In a modern bookshop, literature is of no great importance unless it is neatly stacked, branded with a three-for-two-sticker and sold to some idiot who wants what they saw on the advert. God forbid you read any.

It's not a bad article and, as I said, reasonably witty. It just seems to me that there's a lot of this sort of thing about these days. I'm pretty sure there someone who works in Waterstones (or wherever) blogging something now along much the same lines. I know that there's at least one fast-food employee, video shop employee and prostitute (assuming Belle De Jour is real, but there are probably plenty of others out there) blogging merrily away, letting us all in to their little private hells, or epiphanies, or that moment when the manager did something really funny/ totally out-of-order.

You know, people you would start drinking in other pubs to avoid are suddenly touted as the fresh face of blogging. I don't get it. When I go out, I don't really want to hear other people's work stories, unless that story is exceptional or something that really affected their mood and them not getting it out of their system is harshing my buzz. Daily accounts of the tedium of someone else's job is, well, tedious.

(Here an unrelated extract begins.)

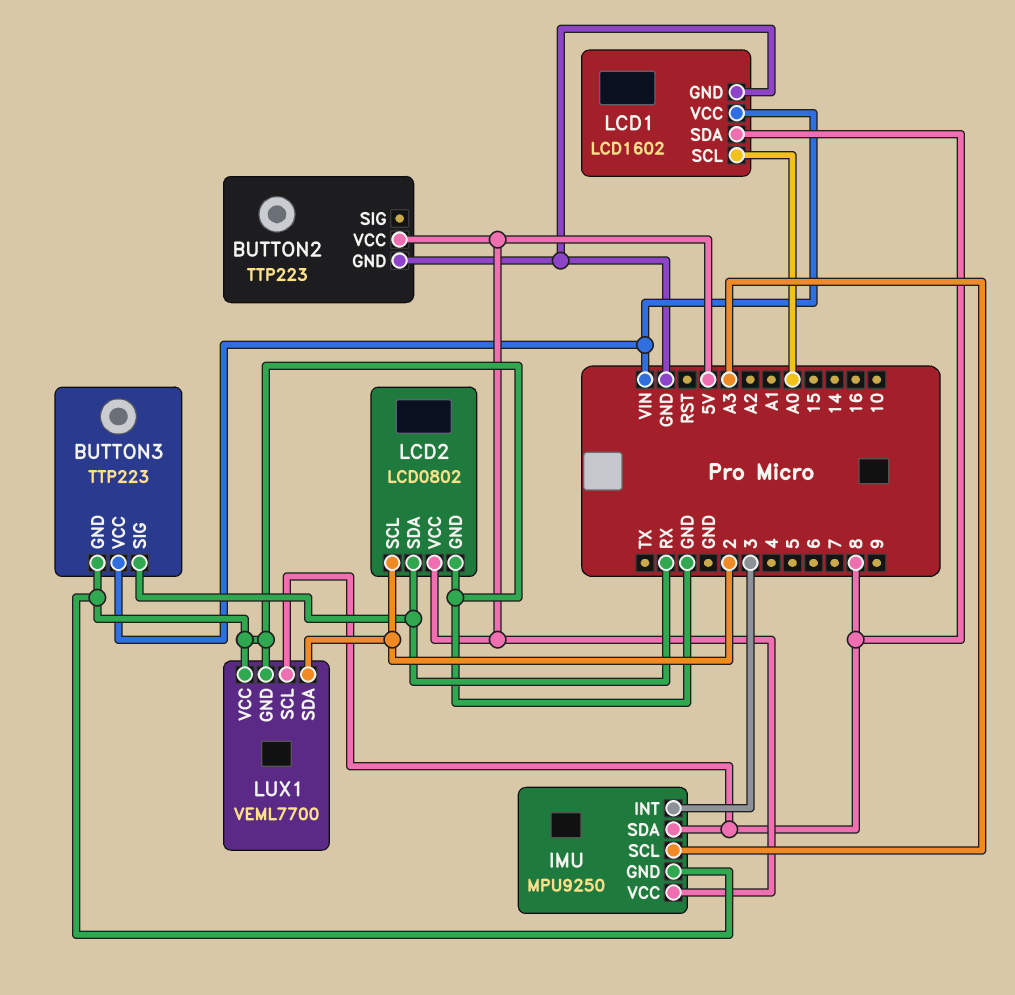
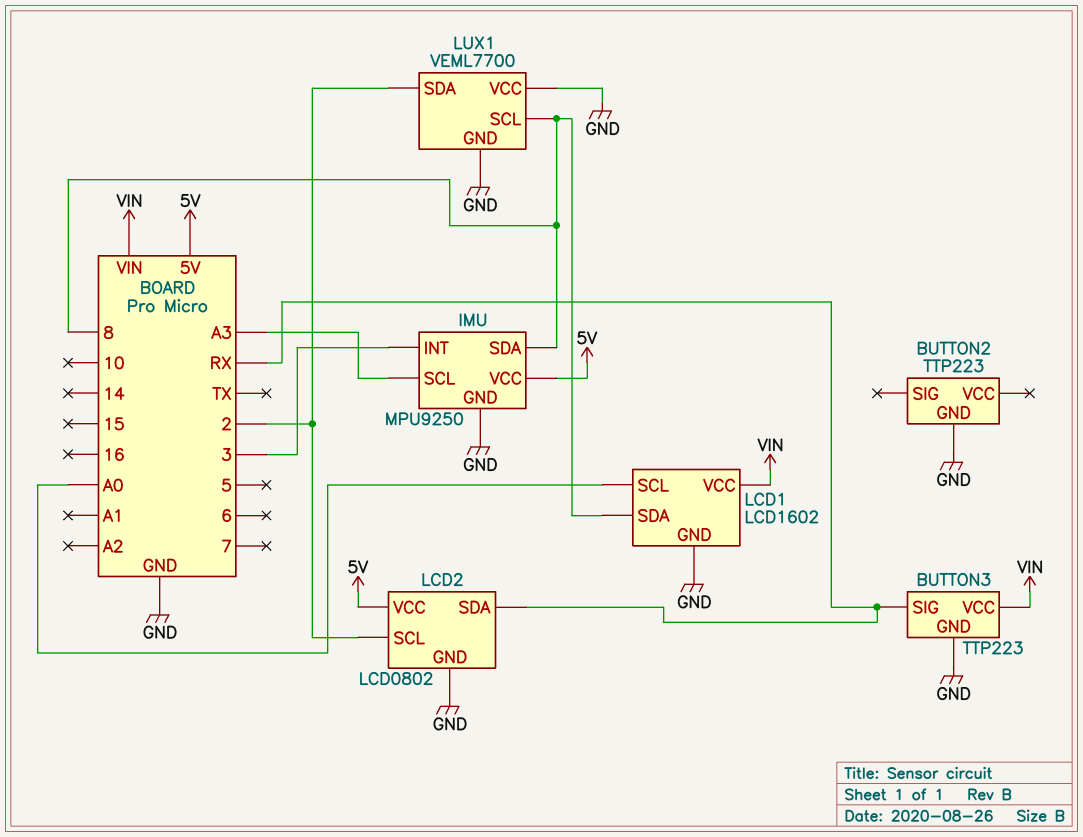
BUTTON2 pin VCC: 5V -> none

These things happen in jobs everyday for just about everybody. The decor changes and some of the props, but the main difference between a bloke at McDonalds and a bloke in an office is that the bloke in the office is going to go out of his way to deep fat fry something.

I suppose on one level these blogs are the living embodiment of "Write what you know". But at least one writer has opined that "Write what you know" is the sort of advice you give to writers that you suspect have difficulties holding a pen.